Trained for the stage at Central School, after an Indian childhood and English education, she first became known as the artificially created girl in TV's A for Andromeda (1961), before making her cinema debut in 1962 in two amusing, lightweight comedies directed by Ken Annakin, Crooks Anonymous and The Fast Lady.
Schlesinger cast her as the silly, superficial, morally threadbare Diana of Darling (1965), for which she won the Oscar, the British Academy Award and New York Critics' award, and which is now powerfully resonant of its period, and again as Thomas Hardy's wilful Bathsheba, in Far from the Madding Crowd (1967), with other 60s icons, Terence Stamp and Alan Bates. Her Lara intermittently illuminates David Lean's lumbering Dr Zhivago (UK/US, 1965) and the colour cameras adored her.
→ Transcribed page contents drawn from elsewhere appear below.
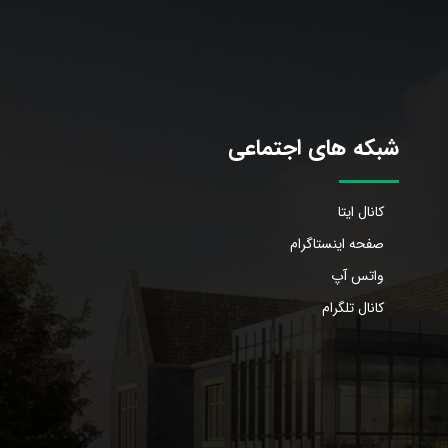
شبکه های اجتماعی
کانال ایتا
صفحه اینستاگرام
واتس آپ
کانال تلگرام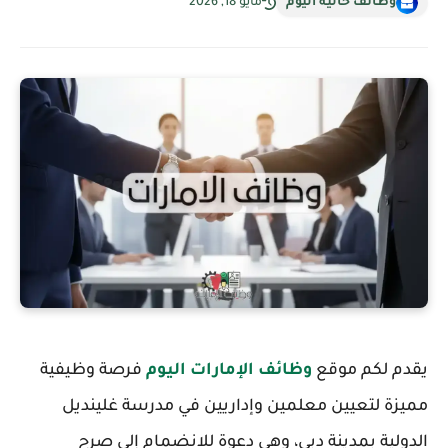
وظائف خالية اليوم
مايو 18, 2026
يقدم لكم موقع
وظائف الإمارات اليوم
فرصة وظيفية
مميزة لتعيين معلمين وإداريين في مدرسة غلينديل
الدولية بمدينة دبي، وهي دعوة للانضمام إلى صرح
Notwithstanding her beauty, she continued to make the running as a serious actress in demanding films such as Joseph Losey's The Go-Between (1971), as the bored upper-class woman who ruins a boy's life by involving him in her sexual duplicities; Nicolas Roeg's Don't Look Now (UK/Italy, 1973), with its famously erotic love scenes between Christie and Donald Sutherland; and in three US films with Warren Beatty (with whom she was romantically linked): Robert Altman's McCabe and Mrs Miller (1971), as a tough Cockney madame out west, Shampoo (d. Hal Ashby, 1975) and Heaven Can Wait (d. Beatty, 1978).
She was greatly in demand, but became much more choosy about her roles as her own political awareness increased ("All you can do is make people more aware of the realities", she said in 1994). This means that some of her later films - Memoirs of a Survivor (d. David Gladwell, 1980) and the documentary The Animals Film (d. Victor Schonfeld, 1981), The Gold Diggers (1984), Sally Potter's feminist take on several Hollywood genres - were seen by comparatively few people.
However, the talent and the beauty remained undimmed in such British films as Return of the Soldier (d. Alan Bridges, 1982), Kenneth Branagh's Hamlet (UK/US, 1996) as Gertrude, and, in the US, Afterglow (d. Alan Rudolph, 1997), for which she was Oscar-nominated. In 1995, she returned to the stage in a revival of Harold Pinter's Old Times, to laudatory reviews.
Biography: Julie Christie by Michael Feeney Callan (1984).